Today, it is even possible to invest directly in global stocks either through your brokers or by directly opening accounts with global broking houses like Ameritrade. However, that may be too complicated for most investors to invest directly in global stocks. One way out is to invest in international mutual funds and indirectly participate in the global story.
An international fund is normally a fund of funds (FOF) that invests in international ETFs and international indices. This concept of international funds started with funds that had global affiliations. For example, Franklin Templeton was offering international funds through its global parent. DSP was offering Blackrock funds to Indian investors.
In these cases, the international fund acts as a feeder fund for the funds of the parent. The Indian fund collects monies from investors in its international fund and then invests the same in the funds promoted by its international partners or sponsors. The process of getting units credited and getting funds on selling are slightly longer than normal domestic funds.
International funds are normally macro funds that invest in broad themes. Here are some important categories of international funds that you would get to choose from. Not all of them may be available for Indian investors at this point of time.
Global Funds are a category of international mutual fund that allows investors from all countries to invest, including investors from their home country. They normally maintain a diversified global portfolio of assets from across the globe and from across asset classes.
Regional Funds are specific to a certain geographical region. For instance, if you invest abroad, focusing on a particular geographic area, then it can be classified as a regional fund. A few investors focus on buying multiple regional funds instead of global funds. Regional funds can focus on emerging markets, frontier markets, LATAM markets etc.
Country Funds, as the name suggests, are focused on just one foreign country and not anywhere else. That is the origin of the name country fund. Because the data is not spread across various countries, this is one of the easiest funds to invest internationally. If you are focusing on a particular market like US or China or Japan, this is the best option.
International Sector Funds focus on a specific sector of the economy in other countries. This works well for investors who wish to invest in a specific sector, or who are looking to take a very focused position. Most sector funds globally are positioned as thematic funds covering a broader theme than just an industry group.
International commodity funds are quite popular if you are looking at a specific industrial or precious commodity. So international gold funds or international mineral funds or even funds are all examples of international commodity funds.
Apart from the fact that it gives the investor the benefit of a wider choice, there are some genuine benefits of investing in international funds.
The first benefit of international funds for investors is Diversification. This not just gives local diversification but diversifies internationally and you get the benefit of finding markets that are not correlated to India.
Exposure to different economic themes is the other big advantage of international fund investing. Effectively, you are able to capitalize on the gains from different economies. Investing across economies also allows the investor to mitigate risk and reduce the overall volatility of their portfolio.
Unlike directly investing in international stocks, by going through international funds floated by mutual funds, you get the benefit of Professional Management. For you, individually, it would be tough to understand and judge markets in different countries. Hence, it is best left to the experts. These fund managers have in-depth expertise and knowledge about such global markets that they invest in.

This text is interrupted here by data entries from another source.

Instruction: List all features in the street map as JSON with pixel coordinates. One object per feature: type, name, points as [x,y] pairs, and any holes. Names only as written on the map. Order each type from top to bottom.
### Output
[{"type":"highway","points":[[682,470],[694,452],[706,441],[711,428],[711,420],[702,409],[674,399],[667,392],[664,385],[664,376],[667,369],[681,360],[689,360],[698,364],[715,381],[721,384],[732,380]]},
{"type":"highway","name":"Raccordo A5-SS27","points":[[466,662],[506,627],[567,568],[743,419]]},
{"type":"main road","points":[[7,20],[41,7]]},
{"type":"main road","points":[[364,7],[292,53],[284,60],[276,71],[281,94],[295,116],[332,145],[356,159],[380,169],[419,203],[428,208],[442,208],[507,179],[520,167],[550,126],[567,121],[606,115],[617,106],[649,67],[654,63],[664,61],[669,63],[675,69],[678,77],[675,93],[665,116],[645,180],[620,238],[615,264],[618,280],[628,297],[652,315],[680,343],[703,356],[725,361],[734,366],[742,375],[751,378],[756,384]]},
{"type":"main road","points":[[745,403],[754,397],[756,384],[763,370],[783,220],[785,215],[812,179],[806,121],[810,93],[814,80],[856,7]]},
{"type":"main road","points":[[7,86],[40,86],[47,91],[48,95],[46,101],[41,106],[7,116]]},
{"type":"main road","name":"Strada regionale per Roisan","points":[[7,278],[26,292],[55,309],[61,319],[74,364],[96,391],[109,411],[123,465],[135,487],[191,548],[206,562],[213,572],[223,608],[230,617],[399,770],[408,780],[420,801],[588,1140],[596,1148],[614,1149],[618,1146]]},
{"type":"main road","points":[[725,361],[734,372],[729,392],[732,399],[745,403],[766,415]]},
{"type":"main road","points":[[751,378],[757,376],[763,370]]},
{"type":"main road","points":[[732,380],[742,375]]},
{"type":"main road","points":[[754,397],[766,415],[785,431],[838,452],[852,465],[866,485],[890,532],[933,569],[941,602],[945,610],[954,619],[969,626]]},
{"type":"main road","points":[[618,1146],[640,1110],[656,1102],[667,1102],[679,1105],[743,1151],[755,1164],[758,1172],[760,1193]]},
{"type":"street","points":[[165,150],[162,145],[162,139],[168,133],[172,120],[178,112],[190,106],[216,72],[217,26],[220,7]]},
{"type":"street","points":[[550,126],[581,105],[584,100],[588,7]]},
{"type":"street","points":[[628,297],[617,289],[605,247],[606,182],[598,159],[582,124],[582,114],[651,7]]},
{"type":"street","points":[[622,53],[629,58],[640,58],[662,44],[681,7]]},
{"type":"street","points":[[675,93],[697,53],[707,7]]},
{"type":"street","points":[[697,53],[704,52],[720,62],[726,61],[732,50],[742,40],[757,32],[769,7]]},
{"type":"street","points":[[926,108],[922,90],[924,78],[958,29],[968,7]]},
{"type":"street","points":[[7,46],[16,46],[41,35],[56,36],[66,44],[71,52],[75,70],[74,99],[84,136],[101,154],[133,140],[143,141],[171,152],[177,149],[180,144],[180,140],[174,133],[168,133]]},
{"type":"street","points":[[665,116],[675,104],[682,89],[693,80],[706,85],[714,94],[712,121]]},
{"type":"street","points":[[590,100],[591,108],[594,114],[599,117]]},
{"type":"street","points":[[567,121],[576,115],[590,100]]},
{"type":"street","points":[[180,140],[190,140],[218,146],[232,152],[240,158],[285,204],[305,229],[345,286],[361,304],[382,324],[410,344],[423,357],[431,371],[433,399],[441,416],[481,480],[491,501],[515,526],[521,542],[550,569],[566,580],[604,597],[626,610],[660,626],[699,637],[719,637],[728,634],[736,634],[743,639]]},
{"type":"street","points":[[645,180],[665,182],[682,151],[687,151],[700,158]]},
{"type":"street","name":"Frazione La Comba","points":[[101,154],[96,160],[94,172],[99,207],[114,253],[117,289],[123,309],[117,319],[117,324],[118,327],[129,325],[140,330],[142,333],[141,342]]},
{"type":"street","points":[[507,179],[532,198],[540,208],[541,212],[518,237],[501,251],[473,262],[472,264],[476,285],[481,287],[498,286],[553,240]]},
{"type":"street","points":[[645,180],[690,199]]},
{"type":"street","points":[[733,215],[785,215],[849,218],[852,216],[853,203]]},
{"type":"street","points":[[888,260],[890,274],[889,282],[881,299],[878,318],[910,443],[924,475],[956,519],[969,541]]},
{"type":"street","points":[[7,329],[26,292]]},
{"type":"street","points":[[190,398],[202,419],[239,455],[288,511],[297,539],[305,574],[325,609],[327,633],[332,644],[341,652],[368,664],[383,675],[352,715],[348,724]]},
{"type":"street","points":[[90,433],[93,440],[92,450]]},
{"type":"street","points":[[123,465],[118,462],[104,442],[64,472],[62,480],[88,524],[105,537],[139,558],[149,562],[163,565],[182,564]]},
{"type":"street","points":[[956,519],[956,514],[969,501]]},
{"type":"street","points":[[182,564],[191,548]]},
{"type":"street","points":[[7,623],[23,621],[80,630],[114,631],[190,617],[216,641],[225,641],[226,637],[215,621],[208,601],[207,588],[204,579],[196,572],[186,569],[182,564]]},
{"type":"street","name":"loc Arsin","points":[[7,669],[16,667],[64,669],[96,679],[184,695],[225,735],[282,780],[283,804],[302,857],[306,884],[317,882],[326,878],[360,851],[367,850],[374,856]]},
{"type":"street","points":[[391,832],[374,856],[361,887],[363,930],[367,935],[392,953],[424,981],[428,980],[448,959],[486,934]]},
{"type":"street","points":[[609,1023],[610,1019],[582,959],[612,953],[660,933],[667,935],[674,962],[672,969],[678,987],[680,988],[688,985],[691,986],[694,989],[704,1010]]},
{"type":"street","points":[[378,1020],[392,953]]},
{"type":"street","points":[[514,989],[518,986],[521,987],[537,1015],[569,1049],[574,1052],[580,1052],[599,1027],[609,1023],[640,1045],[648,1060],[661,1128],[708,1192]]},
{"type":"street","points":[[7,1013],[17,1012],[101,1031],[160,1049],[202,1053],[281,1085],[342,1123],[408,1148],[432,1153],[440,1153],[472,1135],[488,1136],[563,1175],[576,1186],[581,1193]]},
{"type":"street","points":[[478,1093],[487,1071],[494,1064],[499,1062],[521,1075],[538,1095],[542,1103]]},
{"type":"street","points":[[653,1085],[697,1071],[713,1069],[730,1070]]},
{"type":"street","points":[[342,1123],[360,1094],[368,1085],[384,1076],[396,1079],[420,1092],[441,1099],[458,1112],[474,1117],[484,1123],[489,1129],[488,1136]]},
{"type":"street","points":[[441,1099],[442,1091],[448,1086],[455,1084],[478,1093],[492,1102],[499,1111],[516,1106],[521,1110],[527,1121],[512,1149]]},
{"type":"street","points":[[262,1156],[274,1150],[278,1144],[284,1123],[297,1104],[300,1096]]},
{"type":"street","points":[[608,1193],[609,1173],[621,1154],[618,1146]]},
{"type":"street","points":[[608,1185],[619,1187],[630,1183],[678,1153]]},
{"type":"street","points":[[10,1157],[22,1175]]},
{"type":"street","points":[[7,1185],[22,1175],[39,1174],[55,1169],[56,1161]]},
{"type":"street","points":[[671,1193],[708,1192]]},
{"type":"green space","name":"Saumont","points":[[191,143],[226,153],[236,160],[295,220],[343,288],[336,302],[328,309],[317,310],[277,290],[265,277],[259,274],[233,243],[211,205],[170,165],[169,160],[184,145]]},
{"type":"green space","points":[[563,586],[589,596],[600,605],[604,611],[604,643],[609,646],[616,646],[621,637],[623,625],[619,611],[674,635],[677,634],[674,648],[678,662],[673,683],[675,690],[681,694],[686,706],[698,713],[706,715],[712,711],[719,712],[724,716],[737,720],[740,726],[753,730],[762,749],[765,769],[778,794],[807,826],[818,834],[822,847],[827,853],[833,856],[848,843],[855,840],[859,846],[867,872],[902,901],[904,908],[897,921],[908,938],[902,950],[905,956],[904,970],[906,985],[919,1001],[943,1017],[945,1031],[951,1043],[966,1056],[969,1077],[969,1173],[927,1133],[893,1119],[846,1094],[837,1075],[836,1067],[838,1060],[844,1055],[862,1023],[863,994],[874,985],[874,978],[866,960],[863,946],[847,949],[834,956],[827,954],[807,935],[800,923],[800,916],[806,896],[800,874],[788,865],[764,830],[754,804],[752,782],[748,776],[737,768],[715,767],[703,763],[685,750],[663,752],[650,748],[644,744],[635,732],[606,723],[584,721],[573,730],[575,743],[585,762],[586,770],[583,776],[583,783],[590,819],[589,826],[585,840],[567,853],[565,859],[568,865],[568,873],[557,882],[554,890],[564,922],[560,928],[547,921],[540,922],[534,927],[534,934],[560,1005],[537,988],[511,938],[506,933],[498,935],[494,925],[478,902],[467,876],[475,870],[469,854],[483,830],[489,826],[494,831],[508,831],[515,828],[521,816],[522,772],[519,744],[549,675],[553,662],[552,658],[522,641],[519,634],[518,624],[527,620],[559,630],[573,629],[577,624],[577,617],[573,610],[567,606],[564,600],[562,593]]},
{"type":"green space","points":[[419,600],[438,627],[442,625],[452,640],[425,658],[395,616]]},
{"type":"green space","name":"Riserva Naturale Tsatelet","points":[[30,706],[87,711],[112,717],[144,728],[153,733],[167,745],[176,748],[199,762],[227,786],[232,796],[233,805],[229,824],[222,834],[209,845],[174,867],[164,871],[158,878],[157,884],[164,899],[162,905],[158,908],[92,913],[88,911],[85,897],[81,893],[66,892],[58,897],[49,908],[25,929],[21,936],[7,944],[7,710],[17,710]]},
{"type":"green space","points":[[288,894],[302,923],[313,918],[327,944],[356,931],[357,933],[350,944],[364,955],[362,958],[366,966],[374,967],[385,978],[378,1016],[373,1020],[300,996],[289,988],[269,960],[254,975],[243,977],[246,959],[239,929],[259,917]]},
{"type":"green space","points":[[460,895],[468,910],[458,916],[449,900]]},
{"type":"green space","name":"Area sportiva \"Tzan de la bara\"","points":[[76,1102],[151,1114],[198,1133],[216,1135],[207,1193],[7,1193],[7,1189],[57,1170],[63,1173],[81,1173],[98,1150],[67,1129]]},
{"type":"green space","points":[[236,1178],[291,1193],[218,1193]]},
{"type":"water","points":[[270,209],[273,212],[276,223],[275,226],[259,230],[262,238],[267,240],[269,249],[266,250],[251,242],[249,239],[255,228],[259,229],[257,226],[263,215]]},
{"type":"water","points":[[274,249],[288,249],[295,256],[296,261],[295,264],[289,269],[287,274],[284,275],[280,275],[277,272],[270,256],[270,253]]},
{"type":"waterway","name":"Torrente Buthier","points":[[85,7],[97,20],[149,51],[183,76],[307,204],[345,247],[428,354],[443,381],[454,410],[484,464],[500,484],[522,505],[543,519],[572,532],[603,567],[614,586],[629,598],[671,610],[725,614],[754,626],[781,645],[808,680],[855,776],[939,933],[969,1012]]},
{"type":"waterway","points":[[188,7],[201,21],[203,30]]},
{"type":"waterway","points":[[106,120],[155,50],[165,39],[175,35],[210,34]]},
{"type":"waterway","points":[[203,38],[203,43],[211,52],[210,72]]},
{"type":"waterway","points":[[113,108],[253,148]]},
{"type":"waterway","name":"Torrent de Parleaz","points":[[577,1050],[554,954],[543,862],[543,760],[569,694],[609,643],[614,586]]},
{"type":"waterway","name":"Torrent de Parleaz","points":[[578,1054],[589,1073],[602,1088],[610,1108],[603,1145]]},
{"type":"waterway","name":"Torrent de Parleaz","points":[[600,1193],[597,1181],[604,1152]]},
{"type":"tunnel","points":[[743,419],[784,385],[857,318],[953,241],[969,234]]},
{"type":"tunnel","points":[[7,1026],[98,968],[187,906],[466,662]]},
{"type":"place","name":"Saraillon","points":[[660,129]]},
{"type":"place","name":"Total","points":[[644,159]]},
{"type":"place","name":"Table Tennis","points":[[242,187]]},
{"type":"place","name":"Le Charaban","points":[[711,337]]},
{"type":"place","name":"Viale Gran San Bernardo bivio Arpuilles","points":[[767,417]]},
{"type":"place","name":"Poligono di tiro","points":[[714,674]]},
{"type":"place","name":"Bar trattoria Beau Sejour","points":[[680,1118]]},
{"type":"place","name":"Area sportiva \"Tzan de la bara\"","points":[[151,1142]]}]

Normally, this is a question that should be answered by your financial advisor. When you make a financial plan, you must figure out how much you can afford to save in international funds and then do the allocation. However, here is a quick red book for international mutual fund investing.
Investors looking for internationally diversified investment portfolio must consider investing in international mutual funds.
However, extent of allocation is important. You can use a thumb rule that exposure to global funds must not exceed 10-15% of your overall investments portfolio.
International funds are meant for investors who can give time of at least 5-7 years for their portfolios. That is the time it takes to delivery meaningful results.
Finally, it calls for a higher risk appetite. After all, you are getting into new-fangled markets, which you don’t understand too well. Allocate cautiously on this front.
Firstly, talk to your financial advisor and ensure that these international funds fit into your perspective. It must be in sync with your goals. Broadly, there are two ways of investing in international funds. You can invest online and you can also invest offline. Here is how you go about it.
You can invest online through online investment portals or through asset management companies that offer the international mutual fund. Of course, KYC completion is a must. You can also invest using the conventional, offline method where you invest through a broker or submit a filled form at a fund house.
Finally, there are tax implications. In India, all international funds and FOFs are treated as non-equity funds. That means holding up to 3 years will be short term gains. Also, the tax rates applicable are higher than regular equity funds.